Could you arrange all of the lines below into a Markdown table with the columns "Row" and "Line," numbering each row and skipping any blank lines? Leave the pictures out of your answer.
──────
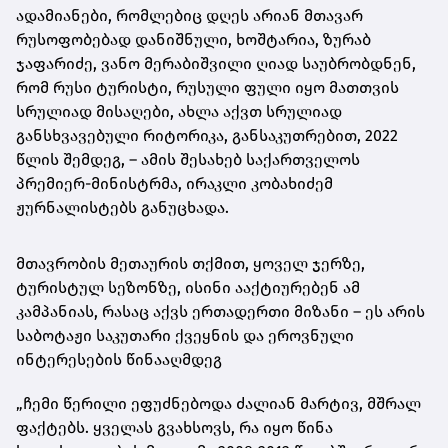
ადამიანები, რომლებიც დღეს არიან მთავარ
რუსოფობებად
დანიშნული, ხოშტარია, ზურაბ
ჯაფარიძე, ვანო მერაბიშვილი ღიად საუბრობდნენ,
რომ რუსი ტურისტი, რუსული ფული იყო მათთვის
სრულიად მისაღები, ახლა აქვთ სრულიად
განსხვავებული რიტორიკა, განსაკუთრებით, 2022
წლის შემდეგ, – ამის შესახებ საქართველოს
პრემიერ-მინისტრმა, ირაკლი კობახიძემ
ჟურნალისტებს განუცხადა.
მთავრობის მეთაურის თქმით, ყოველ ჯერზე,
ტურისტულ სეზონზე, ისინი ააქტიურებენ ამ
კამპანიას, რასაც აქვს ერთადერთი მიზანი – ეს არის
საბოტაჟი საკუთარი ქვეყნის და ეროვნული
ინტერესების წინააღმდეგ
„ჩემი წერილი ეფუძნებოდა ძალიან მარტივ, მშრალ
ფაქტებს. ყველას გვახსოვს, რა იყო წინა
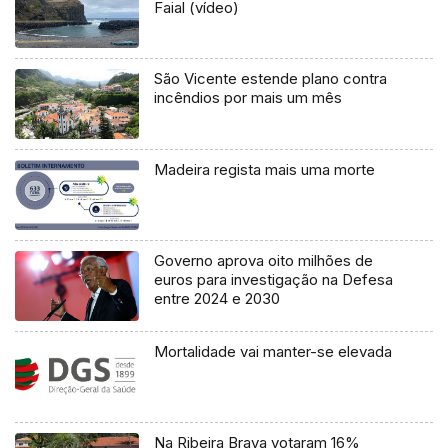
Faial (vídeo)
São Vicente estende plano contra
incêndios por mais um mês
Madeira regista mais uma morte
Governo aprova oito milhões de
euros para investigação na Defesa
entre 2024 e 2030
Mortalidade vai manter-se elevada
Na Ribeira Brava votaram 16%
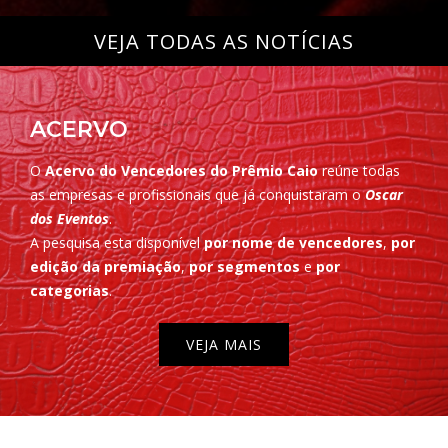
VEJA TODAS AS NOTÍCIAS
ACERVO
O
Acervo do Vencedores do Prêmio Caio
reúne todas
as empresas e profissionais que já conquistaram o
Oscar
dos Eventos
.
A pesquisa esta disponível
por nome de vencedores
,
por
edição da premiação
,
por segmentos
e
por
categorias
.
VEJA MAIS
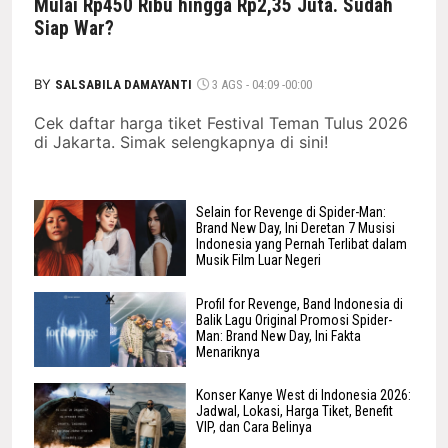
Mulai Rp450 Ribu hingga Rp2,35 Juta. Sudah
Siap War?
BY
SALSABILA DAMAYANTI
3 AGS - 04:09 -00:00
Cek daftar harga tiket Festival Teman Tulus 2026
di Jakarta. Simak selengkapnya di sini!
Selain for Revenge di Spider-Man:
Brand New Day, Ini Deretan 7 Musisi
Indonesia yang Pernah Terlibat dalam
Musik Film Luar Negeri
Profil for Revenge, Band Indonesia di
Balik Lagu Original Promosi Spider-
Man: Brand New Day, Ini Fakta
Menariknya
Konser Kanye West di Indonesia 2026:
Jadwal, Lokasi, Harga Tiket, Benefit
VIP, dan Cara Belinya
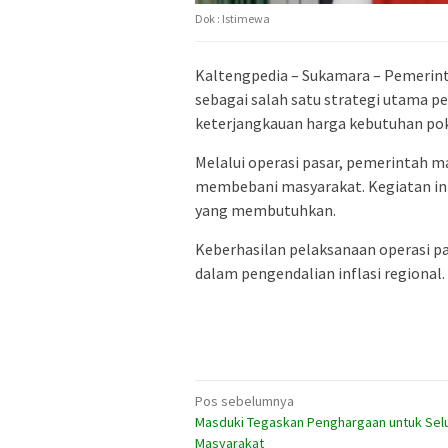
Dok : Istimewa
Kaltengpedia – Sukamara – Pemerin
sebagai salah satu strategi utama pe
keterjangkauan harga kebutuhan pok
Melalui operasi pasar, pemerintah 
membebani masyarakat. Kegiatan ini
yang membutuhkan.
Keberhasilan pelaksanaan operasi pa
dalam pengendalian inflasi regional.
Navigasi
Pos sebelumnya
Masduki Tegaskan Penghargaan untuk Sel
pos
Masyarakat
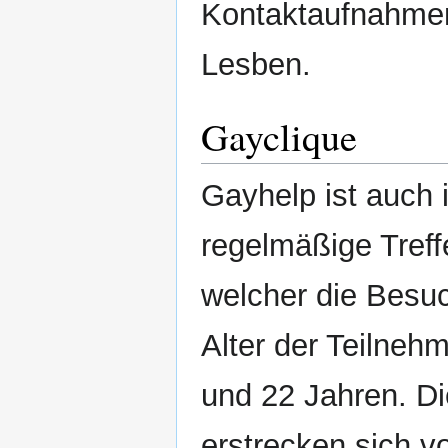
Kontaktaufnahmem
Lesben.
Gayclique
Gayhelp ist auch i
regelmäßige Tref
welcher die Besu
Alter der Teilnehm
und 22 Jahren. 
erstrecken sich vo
──────
Worked solution:
| Row | Line |
|---|---|
| 1 | ადამიანები, რომლებიც დღეს არიან მთავარ |
| 2 | რუსოფობებად |
| 3 | დანიშნული, ხოშტარია, ზურაბ |
| 4 | ჯაფარიძე, ვანო მერაბიშვილი ღიად საუბრობდნენ, |
| 5 | რომ რუსი ტურისტი, რუსული ფული იყო მათთვის |
| 6 | სრულიად მისაღები, ახლა აქვთ სრულიად |
| 7 | განსხვავებული რიტორიკა, განსაკუთრებით, 2022 |
| 8 | წლის შემდეგ, – ამის შესახებ საქართველოს |
| 9 | პრემიერ-მინისტრმა, ირაკლი კობახიძემ |
| 10 | ჟურნალისტებს განუცხადა. |
| 11 | მთავრობის მეთაურის თქმით, ყოველ ჯერზე, |
| 12 | ტურისტულ სეზონზე, ისინი ააქტიურებენ ამ |
| 13 | კამპანიას, რასაც აქვს ერთადერთი მიზანი – ეს არის |
| 14 | საბოტაჟი საკუთარი ქვეყნის და ეროვნული |
| 15 | ინტერესების წინააღმდეგ |
| 16 | „ჩემი წერილი ეფუძნებოდა ძალიან მარტივ, მშრალ |
| 17 | ფაქტებს. ყველას გვახსოვს, რა იყო წინა |
| 18 | Faial (vídeo) |
| 19 | São Vicente estende plano contra |
| 20 | incêndios por mais um mês |
| 21 | Madeira regista mais uma morte |
| 22 | Governo aprova oito milhões de |
| 23 | euros para investigação na Defesa |
| 24 | entre 2024 e 2030 |
| 25 | Mortalidade vai manter-se elevada |
| 26 | Na Ribeira Brava votaram 16% |
| 27 | VEJA TODAS AS NOTÍCIAS |
| 28 | ACERVO |
| 29 | O |
| 30 | Acervo do Vencedores do Prêmio Caio |
| 31 | reúne todas |
| 32 | as empresas e profissionais que já conquistaram o |
| 33 | Oscar |
| 34 | dos Eventos |
| 35 | . |
| 36 | A pesquisa esta disponível |
| 37 | por nome de vencedores |
| 38 | , |
| 39 | por |
| 40 | edição da premiação |
| 41 | , |
| 42 | por segmentos |
| 43 | e |
| 44 | por |
| 45 | categorias |
| 46 | . |
| 47 | VEJA MAIS |
| 48 | Mulai Rp450 Ribu hingga Rp2,35 Juta. Sudah |
| 49 | Siap War? |
| 50 | BY |
| 51 | SALSABILA DAMAYANTI |
| 52 | 3 AGS - 04:09 -00:00 |
| 53 | Cek daftar harga tiket Festival Teman Tulus 2026 |
| 54 | di Jakarta. Simak selengkapnya di sini! |
| 55 | Selain for Revenge di Spider-Man: |
| 56 | Brand New Day, Ini Deretan 7 Musisi |
| 57 | Indonesia yang Pernah Terlibat dalam |
| 58 | Musik Film Luar Negeri |
| 59 | Profil for Revenge, Band Indonesia di |
| 60 | Balik Lagu Original Promosi Spider- |
| 61 | Man: Brand New Day, Ini Fakta |
| 62 | Menariknya |
| 63 | Konser Kanye West di Indonesia 2026: |
| 64 | Jadwal, Lokasi, Harga Tiket, Benefit |
| 65 | VIP, dan Cara Belinya |
| 66 | Dok : Istimewa |
| 67 | Kaltengpedia – Sukamara – Pemerin |
| 68 | sebagai salah satu strategi utama pe |
| 69 | keterjangkauan harga kebutuhan pok |
| 70 | Melalui operasi pasar, pemerintah  |
| 71 | membebani masyarakat. Kegiatan ini |
| 72 | yang membutuhkan. |
| 73 | Keberhasilan pelaksanaan operasi pa |
| 74 | dalam pengendalian inflasi regional. |
| 75 | Navigasi |
| 76 | Pos sebelumnya |
| 77 | Masduki Tegaskan Penghargaan untuk Sel |
| 78 | pos |
| 79 | Masyarakat |
| 80 | Kontaktaufnahmem |
| 81 | Lesben. |
| 82 | Gayclique |
| 83 | Gayhelp ist auch i |
| 84 | regelmäßige Tref |
| 85 | welcher die Besu |
| 86 | Alter der Teilnehm |
| 87 | und 22 Jahren.  |
| 88 | erstrecken sich vo |